--- Quoted passage ---

I never had one of those, but we had an Atari 2600. My parents still have it in their basement.

I always wondered why computer upgrades where not designed this way instead of the painful open up the case way.

Assuming the computer is off:

Change the CPU? Take out the CPU cartridge and install a new one. (1 minute vs 20 minutes if you know what you are doing. 1 week if you don't  ;D ).

Change Memory? Take out the memory cartridge and install a new one.

Change OS? Take out the solid state hard drive cartridge for the OS and place a new one. Data and settings could be on another hard disk cartridge. Want backup, place another cartridge and do a copy of the data.


Always wonder why it didn't go that way. Maybe its a tech work issue (as most people could do the upgrades on their own).

Ever heard of Apple? All their devices are self-enclosed "cartridges." iPhone 5S came out 6 months after iPhone 5? Take the iPhone 5 "cartridge" out of your pocket and replace it with th iPhone 5S "cartridge." ;)

That type of computer you can buy already for years. Don't even have to turn the thing of even if you needed to change the CPU. Just push a few buttons on the front of the machine that mark which hardware unit required replacement, wait for the indicator's (led or display) "permission", replace the unit and push buttons in front again to mark the unit has been changed. All that is left to do is wait for "permission" to use the hardware fully again.

Those systems were not affordable by mere mortals. Not buying or maintaining the hardware...or licensing the specialized operating system(s) required by such type of computers.

Things are as they are, because any modular hardware design requires software builders to give a lot more thought and planning to handle hardware changes at any given moment.
Don't think for one second that any of the currently popular operating systems is capable of working with this kind of hardware. At least not without (very) serious rewrites in the best situation to starting from scratch.

Besides that, modularity usually means making use of connectors. Every time you add any connector, you weaken the structure of the electronic circuits. You also lengthen the circuit, introducing more heat generation and susceptibility to RF interference. These things inevitably result in slowing down your circuits, sometimes significantly.

--- Data to examine ---

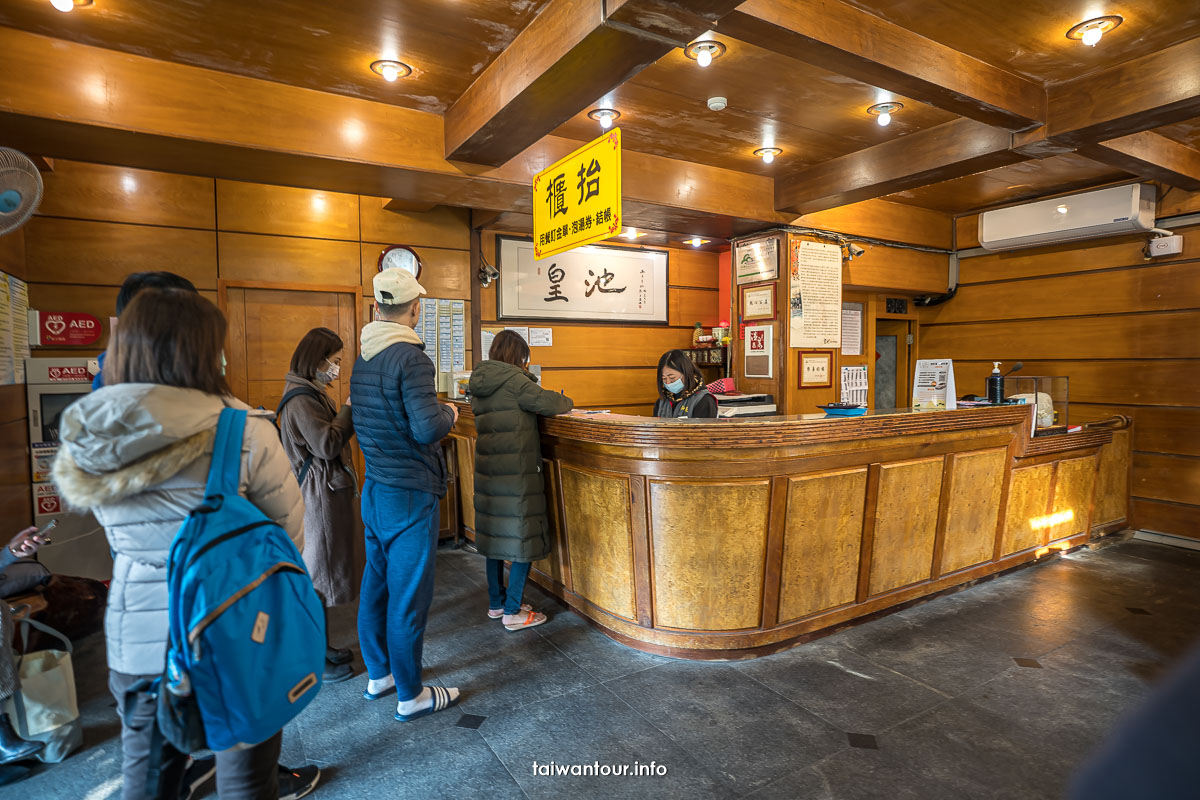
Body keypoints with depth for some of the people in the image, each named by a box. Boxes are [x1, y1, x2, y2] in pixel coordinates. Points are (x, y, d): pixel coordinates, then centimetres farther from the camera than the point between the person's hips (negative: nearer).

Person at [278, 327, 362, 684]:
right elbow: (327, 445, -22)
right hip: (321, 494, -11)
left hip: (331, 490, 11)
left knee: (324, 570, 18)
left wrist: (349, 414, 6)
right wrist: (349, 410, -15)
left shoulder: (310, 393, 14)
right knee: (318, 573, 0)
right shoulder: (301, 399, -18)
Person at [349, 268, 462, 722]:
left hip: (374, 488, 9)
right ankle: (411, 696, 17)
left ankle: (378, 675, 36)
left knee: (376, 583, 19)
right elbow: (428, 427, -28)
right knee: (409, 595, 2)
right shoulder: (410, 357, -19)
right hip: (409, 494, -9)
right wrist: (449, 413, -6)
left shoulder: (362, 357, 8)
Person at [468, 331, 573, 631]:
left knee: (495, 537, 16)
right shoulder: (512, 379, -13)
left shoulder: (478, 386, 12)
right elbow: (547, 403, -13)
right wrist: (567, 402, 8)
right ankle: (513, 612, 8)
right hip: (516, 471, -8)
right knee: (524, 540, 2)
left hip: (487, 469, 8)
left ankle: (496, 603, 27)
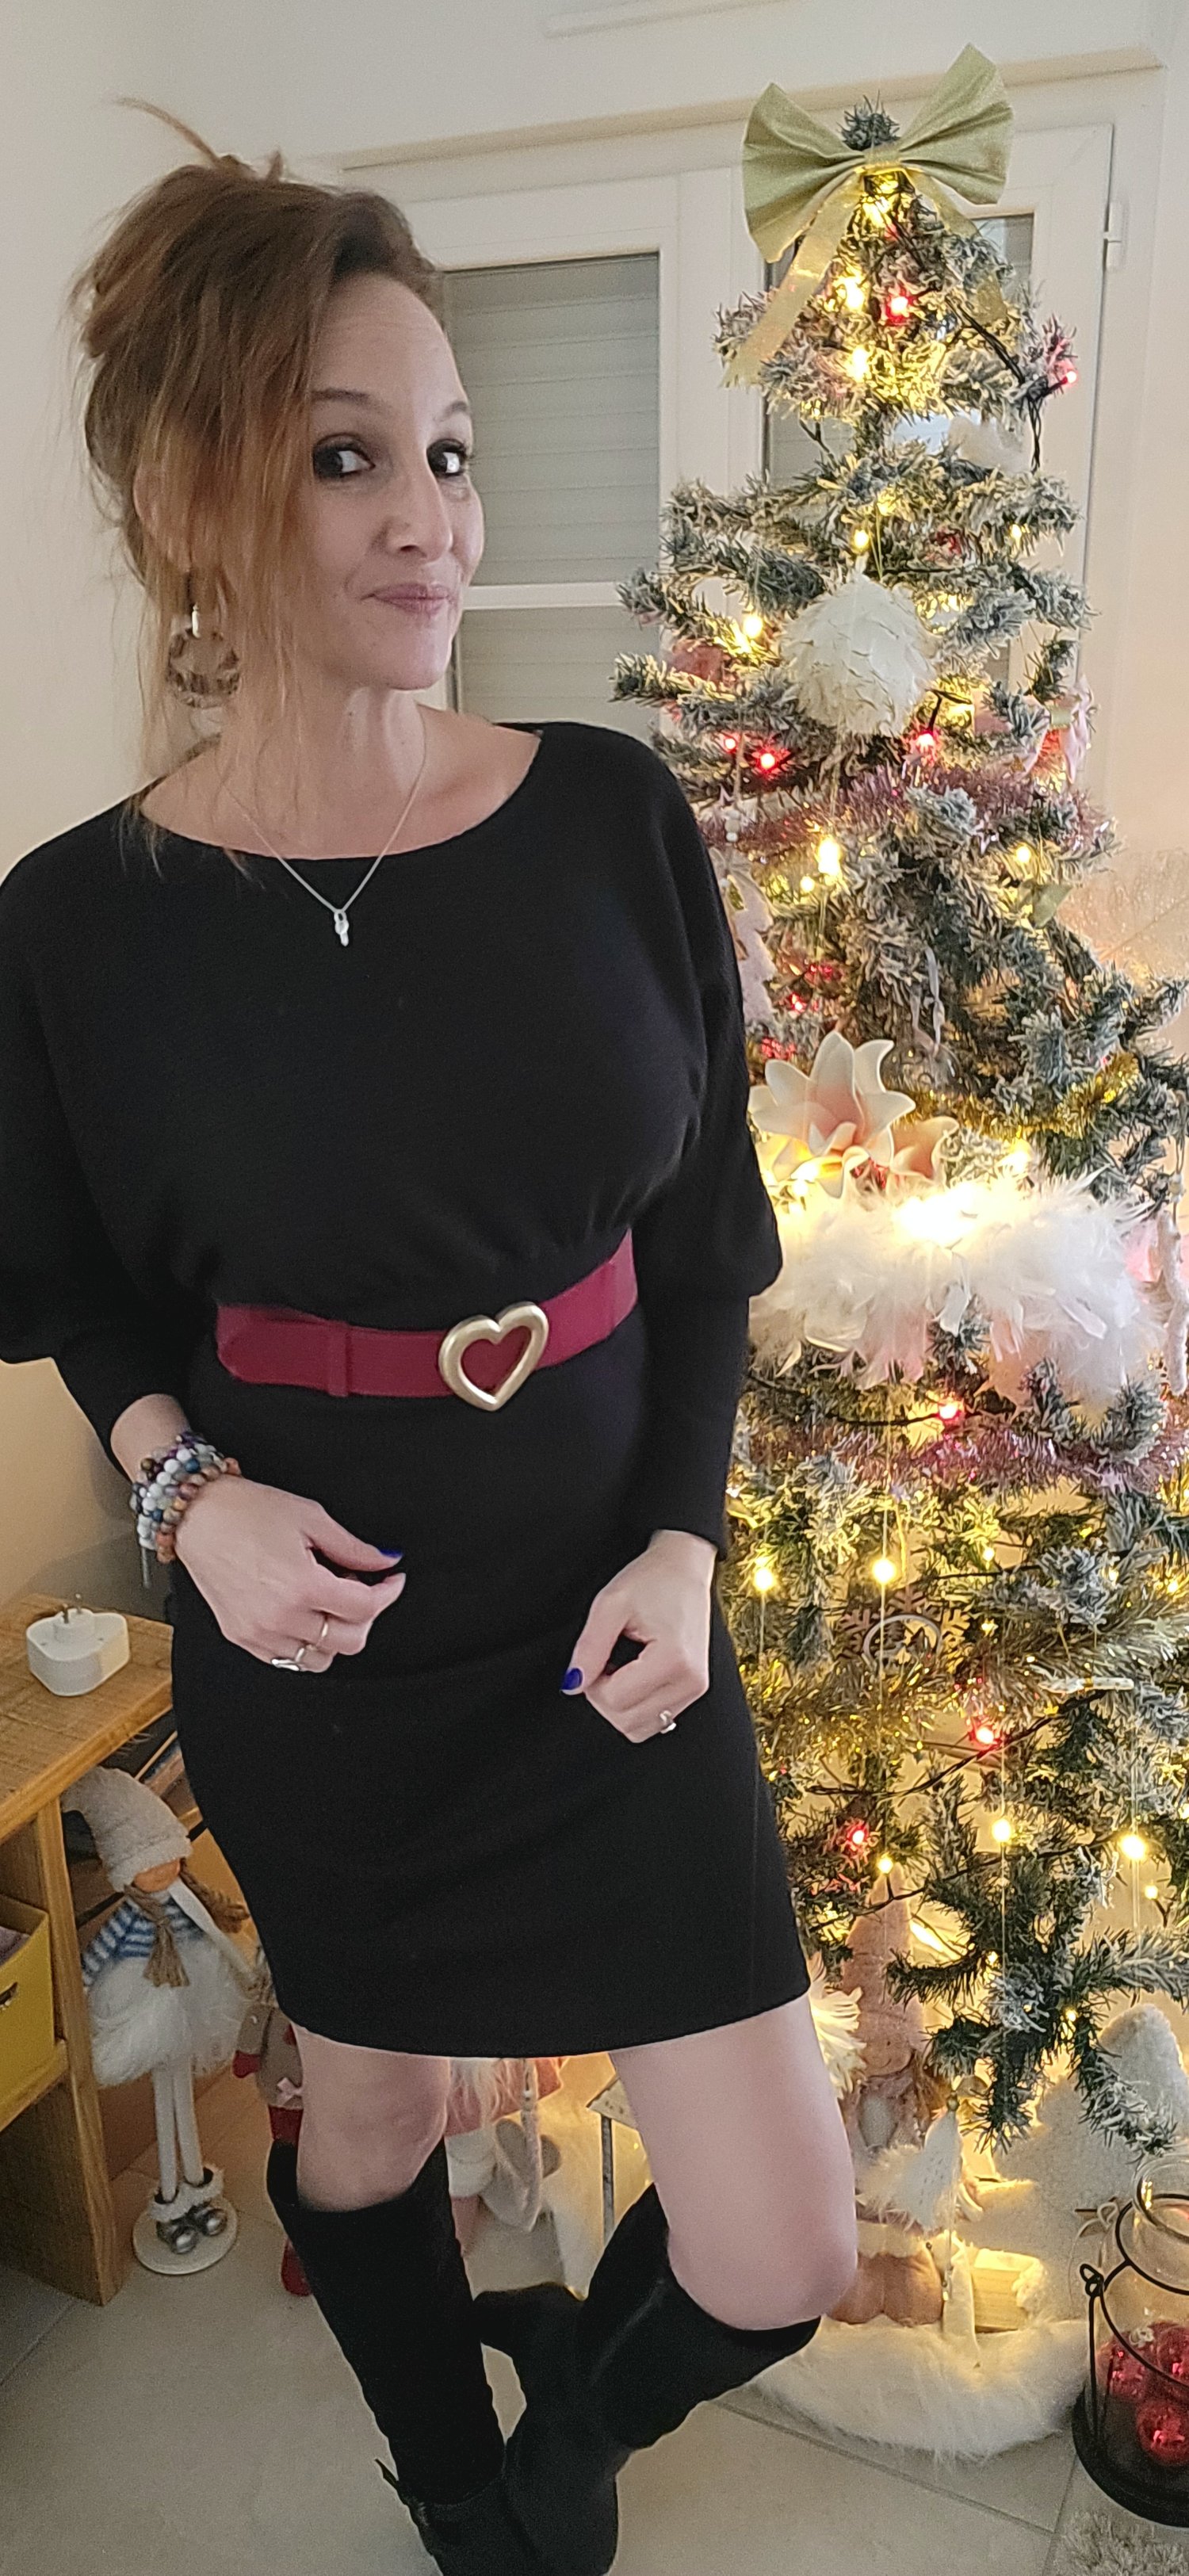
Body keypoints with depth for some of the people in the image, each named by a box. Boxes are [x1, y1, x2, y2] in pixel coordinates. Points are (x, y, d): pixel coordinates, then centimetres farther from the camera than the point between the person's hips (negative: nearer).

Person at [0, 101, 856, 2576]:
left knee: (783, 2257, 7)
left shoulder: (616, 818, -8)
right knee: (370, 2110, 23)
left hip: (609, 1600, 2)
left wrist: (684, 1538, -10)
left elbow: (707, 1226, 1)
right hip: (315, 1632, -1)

---

*Task instructions*.
**A)** In the upgrade discussion, what happens to the structure of the electronic circuits each time a connector is added?
**B)** Output the passage of the upgrade discussion between "Change Memory? Take" and "on their own).", inclusive.

*Results of the tasks*.
**A)** Each added connector weakens the structure of the electronic circuits.

**B)**
Change Memory? Take out the memory cartridge and install a new one.

Change OS? Take out the solid state hard drive cartridge for the OS and place a new one. Data and settings could be on another hard disk cartridge. Want backup, place another cartridge and do a copy of the data.


Always wonder why it didn't go that way. Maybe its a tech work issue (as most people could do the upgrades on their own).